### [REQUIREMENT 1]
For the post on each sister's growth, decide whether each statement agrees with it, and answer yes or no with the deciding words quoted exactly: (a) Rachel lets Africans into her hotel. (b) As a child, Leah mimics her father's beliefs. (c) After moving to America, Adah no longer holds a grudge against her mother.

Tuesday, May 23, 2017

Each Sister's Growth

Though raised similarly, each daughter holds a unique perspective on the world. Rachel is materialistic and feels pressured to display herself properly at all times. Leah wants to know everything, but as she learns more she begins to doubt listening to everything others tell her. Adah has distinct pessimism that changes as she develops out of her handicap. Ruth May holds innocence as well as childlike stubbornness. Because of the setting and occurrences in the novel, each character represents different aspects of Western perspectives, and this influences how they react to events within Africa.
Rachel represents the core idea of colonization in the need for Africa to be “improved” into something more western. She arrived in Africa treasuring her mirror and shutting out African culture such as the dress, language, and activities. This is similar to those in Leopoldville where they keep Western decadence while their African neighbors struggle for food. However, unlike the attitude of some similar to her, Rachel does not feel a necessity to help others despite her privilege. After the death of Ruth May, Rachel’s beliefs are mirrored in her running the hotel. She continues her reverence of western culture and does not allow Africans into her hotel out of her idea of superiority.
Similar in a way to Rachel, Leah represents the idea that westerners should interfere in Africa, but for her she believes it should be in aid, not self-indulgent. As a child, Leah mimics the beliefs of her father and truly believes they are meant to correct and save the villagers. As she grows and begins to understand African culture, she learns how to coexist within it and enjoy it. Her time in Africa allows her to separate her beliefs from her father’s, eventually letting her to become compassionate toward the villagers instead of viewing them as people needing saving.
Adah holds a negative view of Western culture, contrasted to a slightly less cynical view of Africa. She is able to appreciate African culture as she tends to place herself more as an observer. The events in Africa allow Adah to begin viewing her own life in perspective. She realises her own death will occur with the lion attack, and her mother's view of her during the ant’s flooding. When she grows older and moves to America, she still holds a grudge against her mother about the ants. Also, in Africa she was not placed as an outsider for her limp and was able to accept it as a part of her. Her formed connection with it is tested later when she learns she could lose her handicap.

### [PROVIDED DATA]

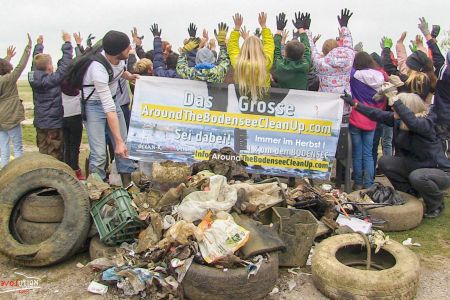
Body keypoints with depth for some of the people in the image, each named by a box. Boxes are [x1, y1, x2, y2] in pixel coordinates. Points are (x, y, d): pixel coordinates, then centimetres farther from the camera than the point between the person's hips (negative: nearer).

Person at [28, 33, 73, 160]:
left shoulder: (34, 77, 0)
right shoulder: (52, 79, -20)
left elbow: (36, 62, 16)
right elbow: (65, 64, -21)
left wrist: (39, 45, 28)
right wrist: (67, 43, -13)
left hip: (40, 123, 7)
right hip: (53, 123, -7)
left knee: (43, 152, 15)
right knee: (55, 155, 1)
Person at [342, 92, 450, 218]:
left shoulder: (425, 123, -25)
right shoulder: (398, 119, -5)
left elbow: (413, 122, -48)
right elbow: (377, 114, 2)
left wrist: (395, 101, -46)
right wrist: (355, 104, 2)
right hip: (413, 166, 7)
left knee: (417, 177, -37)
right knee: (384, 162, -6)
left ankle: (437, 204, -1)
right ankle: (410, 194, 13)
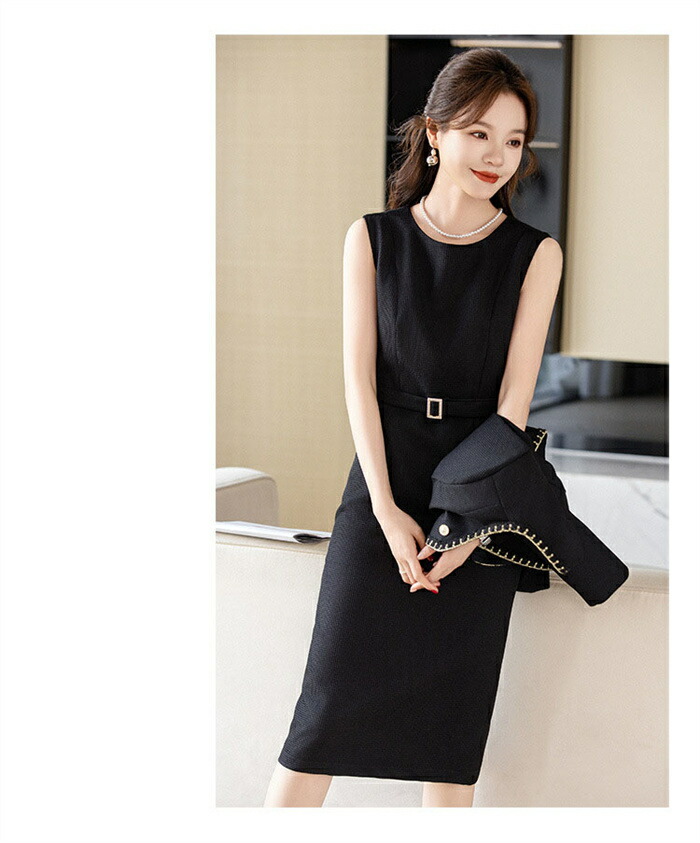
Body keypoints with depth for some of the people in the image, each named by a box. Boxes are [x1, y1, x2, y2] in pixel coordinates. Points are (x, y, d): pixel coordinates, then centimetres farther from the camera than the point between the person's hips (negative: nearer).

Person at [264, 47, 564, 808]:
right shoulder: (373, 238, 3)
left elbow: (515, 393, -4)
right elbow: (359, 378, -2)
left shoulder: (534, 254, 2)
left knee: (454, 716, 5)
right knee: (333, 699, -4)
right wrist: (387, 510, -11)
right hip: (383, 491, 0)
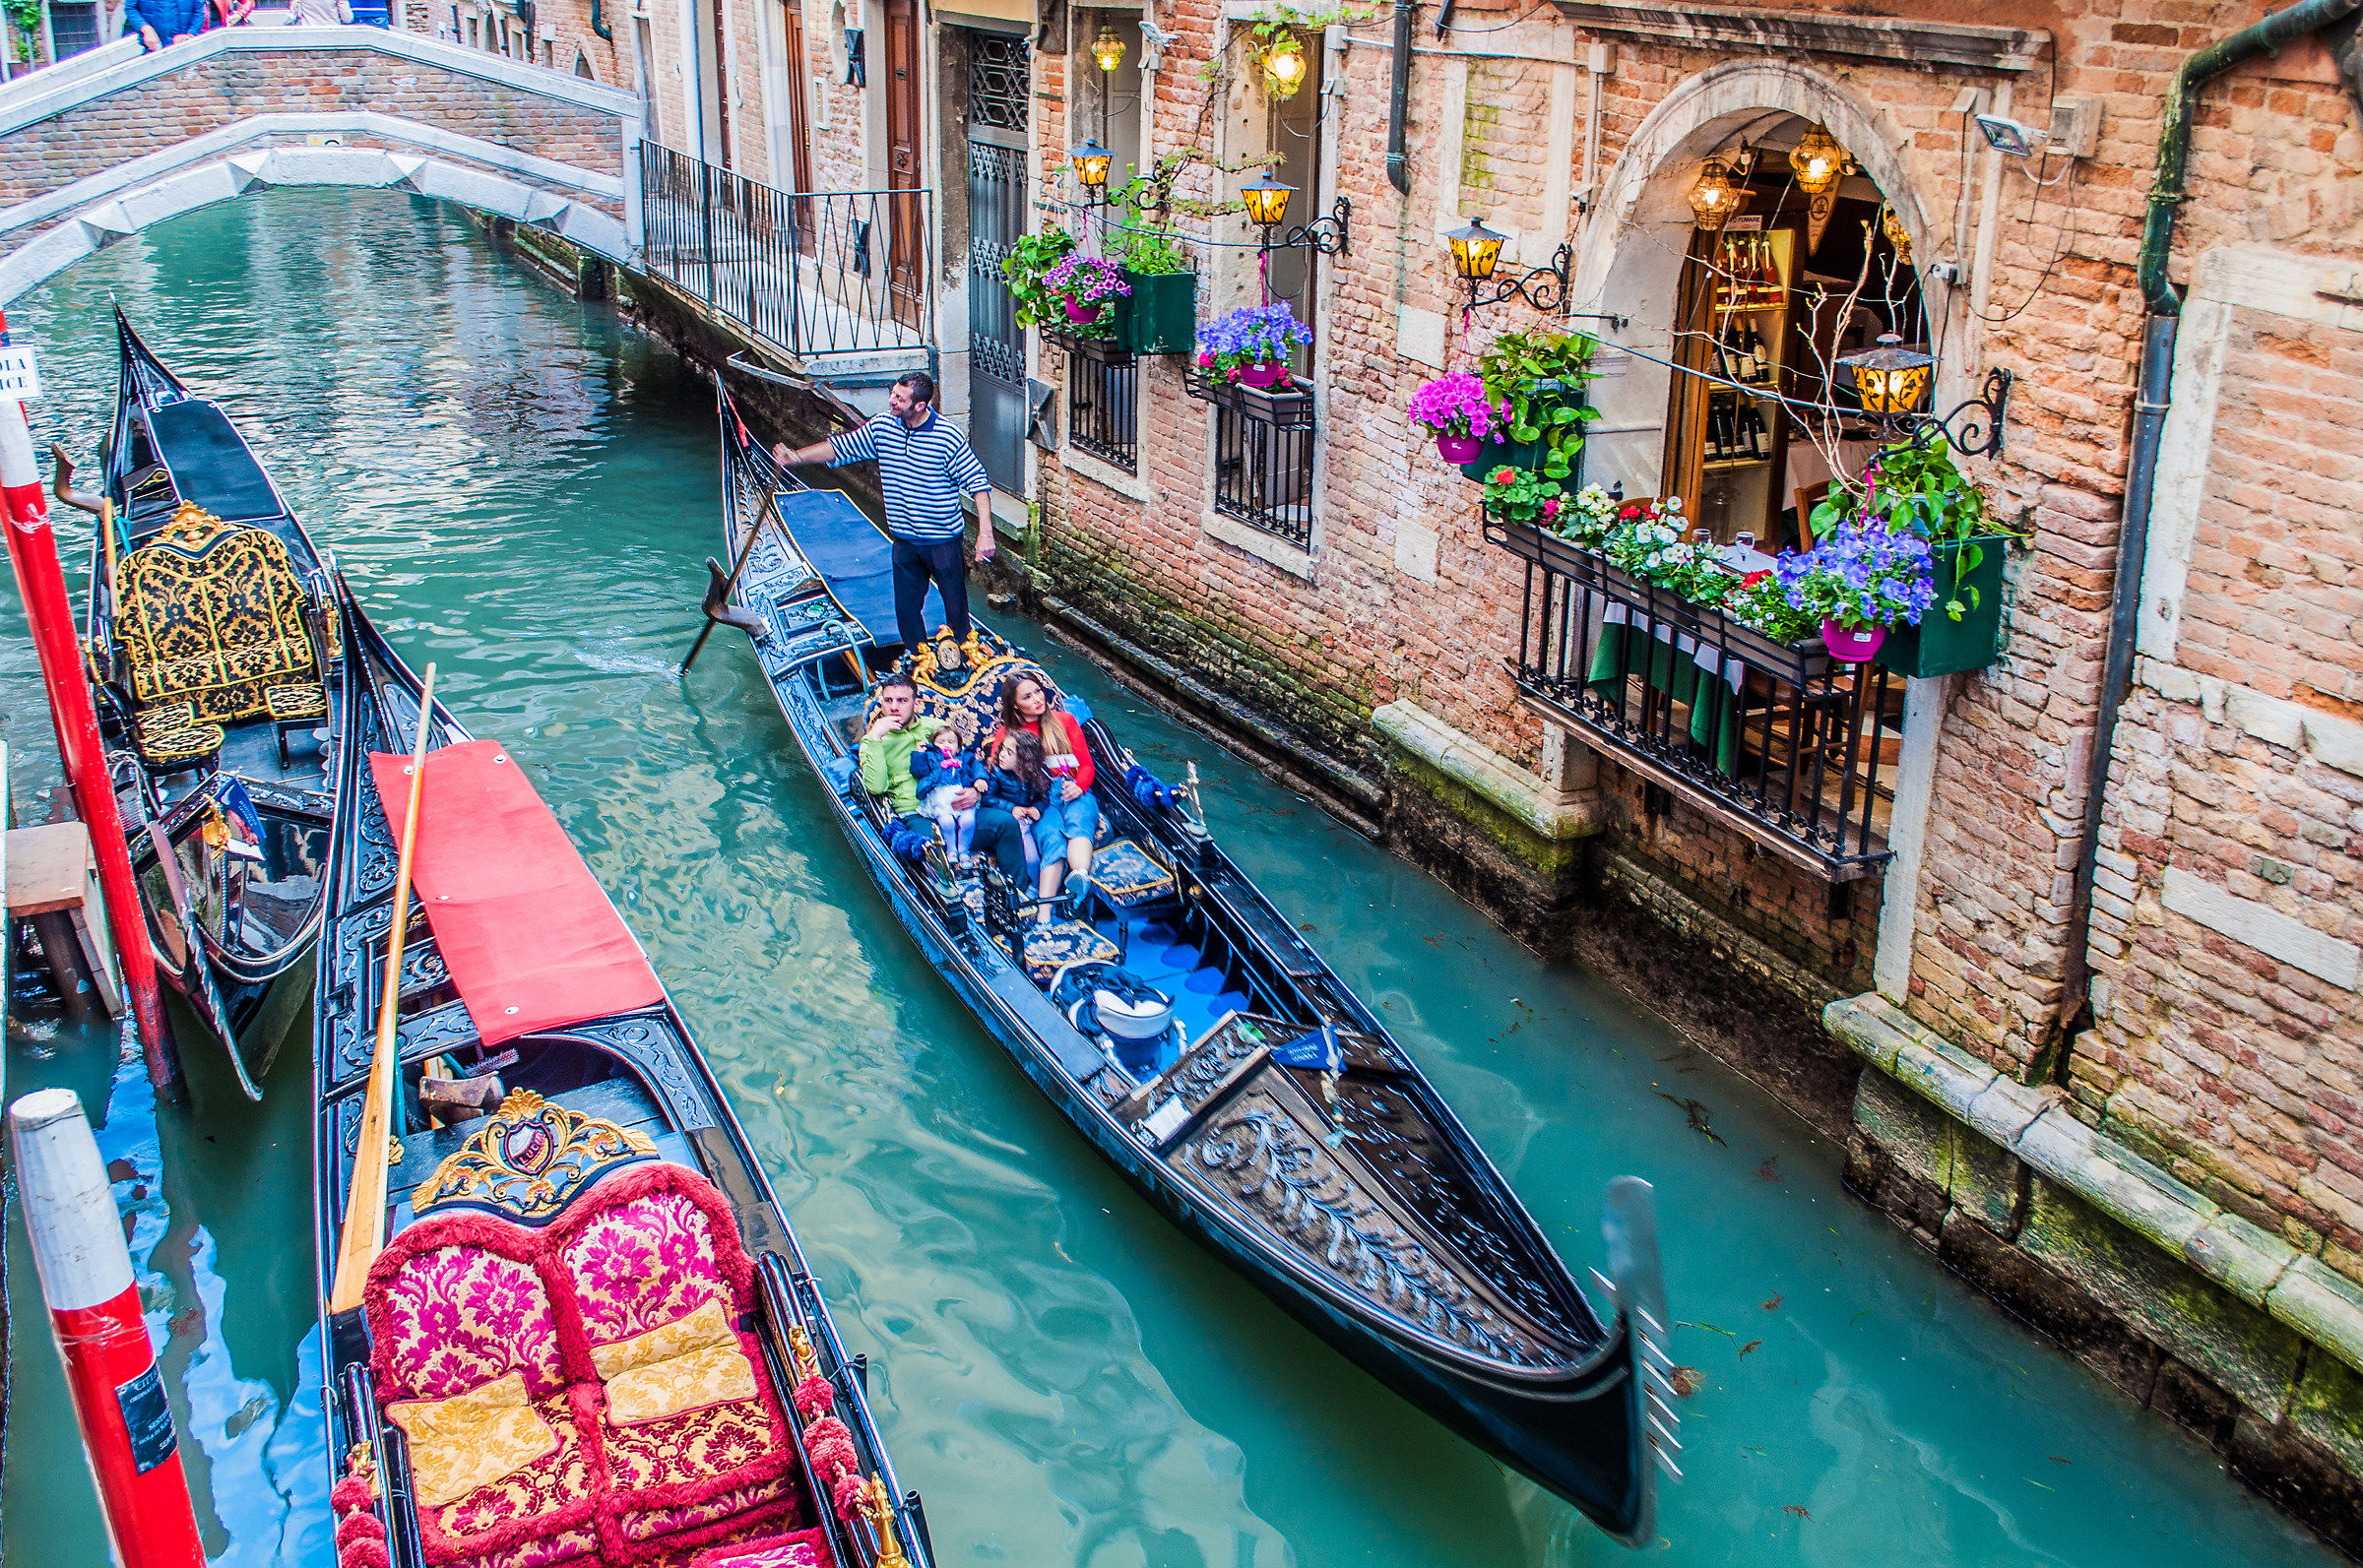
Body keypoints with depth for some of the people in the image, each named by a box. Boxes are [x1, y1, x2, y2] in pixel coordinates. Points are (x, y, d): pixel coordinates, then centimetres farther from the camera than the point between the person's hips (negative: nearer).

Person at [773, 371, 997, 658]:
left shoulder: (948, 436, -17)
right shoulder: (882, 426, -3)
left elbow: (978, 482, -14)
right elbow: (839, 447, 6)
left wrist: (985, 533, -21)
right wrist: (795, 457, -6)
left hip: (943, 540, -5)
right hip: (905, 539, 5)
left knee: (955, 605, 6)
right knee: (905, 608, 12)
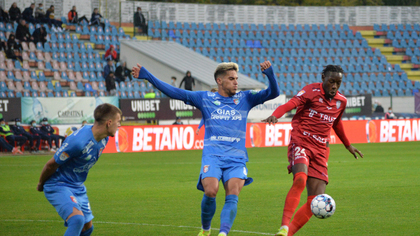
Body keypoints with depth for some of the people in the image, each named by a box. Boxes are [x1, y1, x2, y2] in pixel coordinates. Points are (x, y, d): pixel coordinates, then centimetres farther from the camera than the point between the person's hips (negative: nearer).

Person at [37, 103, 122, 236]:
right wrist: (41, 184, -2)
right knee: (77, 219, -30)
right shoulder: (78, 141, -31)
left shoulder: (104, 138, -3)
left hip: (78, 187, 9)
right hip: (58, 186, -9)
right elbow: (51, 165, -18)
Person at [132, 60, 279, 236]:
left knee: (232, 195, -18)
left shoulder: (245, 99, 16)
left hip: (236, 157, 1)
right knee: (210, 191, -19)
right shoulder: (205, 98, 12)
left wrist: (269, 74, -10)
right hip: (212, 155, -1)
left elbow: (273, 93, 10)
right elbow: (174, 92, 12)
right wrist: (147, 76, 7)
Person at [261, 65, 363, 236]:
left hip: (320, 151, 6)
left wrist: (348, 145, 45)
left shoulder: (341, 101, 13)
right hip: (300, 144, -6)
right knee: (300, 180, -34)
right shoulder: (311, 91, -5)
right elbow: (290, 104, -22)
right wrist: (275, 116, -43)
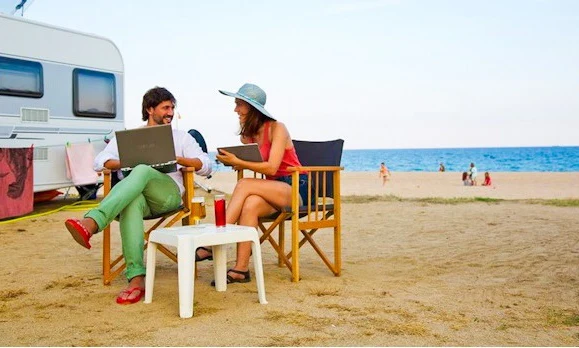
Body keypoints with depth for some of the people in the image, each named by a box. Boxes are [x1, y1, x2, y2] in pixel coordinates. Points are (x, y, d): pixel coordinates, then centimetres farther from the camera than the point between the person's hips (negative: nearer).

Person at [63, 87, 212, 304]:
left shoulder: (181, 137, 24)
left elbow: (206, 166, 11)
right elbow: (99, 162, 9)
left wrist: (177, 159, -6)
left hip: (168, 194, -1)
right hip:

### [REQUIREMENT 2]
Please arrange the entries as a JSON list of strings, one string per line. Cover only the part that opens at the start of the entries and closes with the line containing "right knee: (905, 608, 12)", with both ends included, and leave out blank lines and the pictures.

### [TASK RESULT 1]
(a) No: "does not allow Africans into her hotel out of her idea of superiority"
(b) Yes: "As a child, Leah mimics the beliefs of her father"
(c) No: "she still holds a grudge against her mother about the ants"

### [TASK RESULT 2]
[
  "Body keypoints with depth for some of the people in the image, each named by a box. Boxes are [x1, y1, x2, y2] in pixel coordinates. Points are (x, y, d): pixel coordinates, then centimetres farther from the camera than the point between the person's hips (negative: nearer).",
  "Person at [28, 33, 73, 160]:",
  "left shoulder: (34, 77, 0)",
  "right shoulder: (52, 79, -20)",
  "left elbow: (36, 62, 16)",
  "right elbow: (65, 64, -21)",
  "left wrist: (39, 45, 28)",
  "right wrist: (67, 43, -13)",
  "left hip: (40, 123, 7)",
  "right hip: (53, 123, -7)",
  "left knee: (43, 152, 15)",
  "right knee: (55, 155, 1)",
  "Person at [342, 92, 450, 218]:",
  "left shoulder: (425, 123, -25)",
  "right shoulder: (398, 119, -5)",
  "left elbow: (413, 122, -48)",
  "right elbow: (377, 114, 2)",
  "left wrist: (395, 101, -46)",
  "right wrist: (355, 104, 2)",
  "right hip: (413, 166, 7)",
  "left knee: (417, 177, -37)",
  "right knee: (384, 162, -6)",
  "left ankle: (437, 204, -1)",
  "right ankle: (410, 194, 13)",
  "Body keypoints with depth for some of the people in the image, each named by a box. Boxes are [x1, y1, x2, y2] in pixel coordinates. Points are (x, y, d): pixel coordinates, then centimetres farther from the camera than the point between the person's hips (negative: nearer).",
  "Person at [264, 47, 564, 808]:",
  "right shoulder: (373, 238, 3)",
  "left elbow: (515, 393, -4)",
  "right elbow: (359, 378, -2)",
  "left shoulder: (534, 254, 2)",
  "left knee: (454, 716, 5)",
  "right knee: (333, 699, -4)",
  "right wrist: (387, 510, -11)",
  "right hip: (383, 491, 0)",
  "Body keypoints with depth for some of the people in the image, each named by a box. Boxes are [x1, y1, x2, y2] in pixel coordinates. Points are (x, y, d): pixel coordinates, then centimetres farther from the camera than the point between the person's hips (negative: nearer).",
  "Person at [773, 371, 997, 658]:",
  "left shoulder: (948, 436, -17)",
  "right shoulder: (882, 426, -3)",
  "left elbow: (978, 482, -14)",
  "right elbow: (839, 447, 6)",
  "left wrist: (985, 533, -21)",
  "right wrist: (795, 457, -6)",
  "left hip: (943, 540, -5)",
  "right hip: (905, 539, 5)",
  "left knee: (955, 605, 6)",
  "right knee: (905, 608, 12)"
]